Brief: Copy each line in the data that contains the word "left". Treat uppercase and lowercase as different.

Records for processing:
==================================================

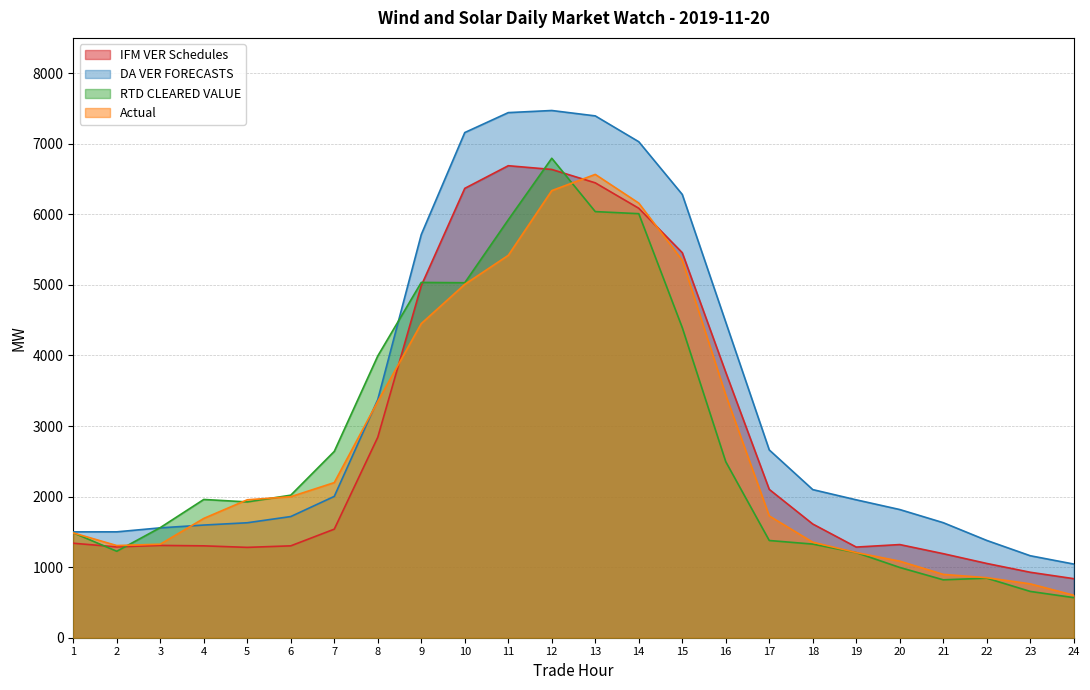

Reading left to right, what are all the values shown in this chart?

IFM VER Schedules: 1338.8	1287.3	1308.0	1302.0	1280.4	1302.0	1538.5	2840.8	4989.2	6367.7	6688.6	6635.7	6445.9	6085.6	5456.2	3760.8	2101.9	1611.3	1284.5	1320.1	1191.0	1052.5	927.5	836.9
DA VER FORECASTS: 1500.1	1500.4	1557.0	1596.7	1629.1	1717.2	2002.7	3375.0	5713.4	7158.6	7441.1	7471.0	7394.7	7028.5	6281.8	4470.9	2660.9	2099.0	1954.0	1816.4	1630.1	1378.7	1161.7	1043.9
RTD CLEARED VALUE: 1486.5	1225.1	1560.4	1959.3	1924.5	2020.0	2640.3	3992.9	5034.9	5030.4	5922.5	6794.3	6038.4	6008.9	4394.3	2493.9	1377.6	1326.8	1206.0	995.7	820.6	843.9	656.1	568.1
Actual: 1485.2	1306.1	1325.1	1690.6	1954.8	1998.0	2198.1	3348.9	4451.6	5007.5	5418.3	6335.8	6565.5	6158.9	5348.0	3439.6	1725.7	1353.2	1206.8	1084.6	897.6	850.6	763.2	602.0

==================================================

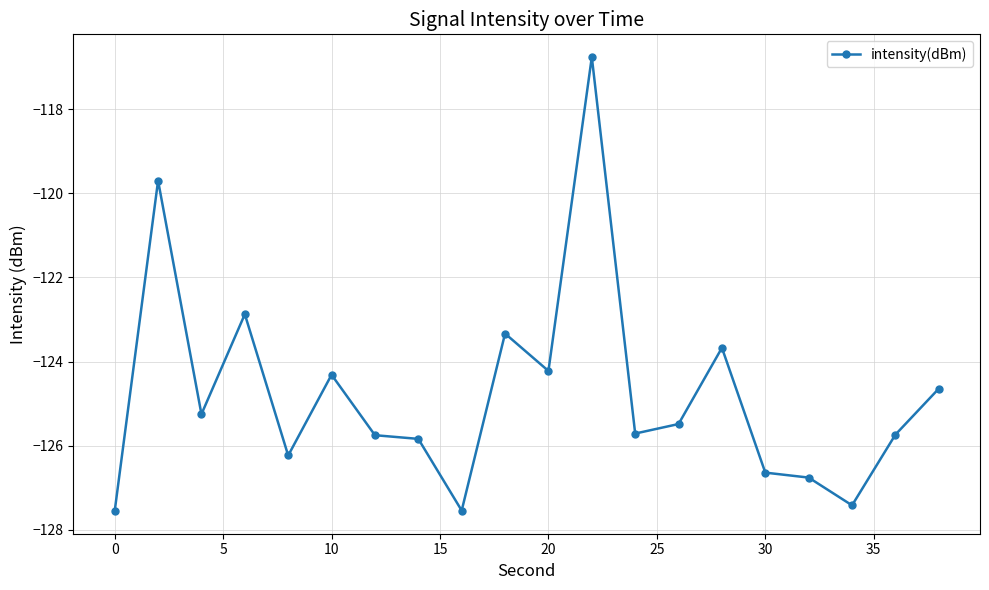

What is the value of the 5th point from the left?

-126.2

==================================================

Result of this task:
Reading left to right, what are all the values shown in this chart?
What is the value of the 5th point from the left?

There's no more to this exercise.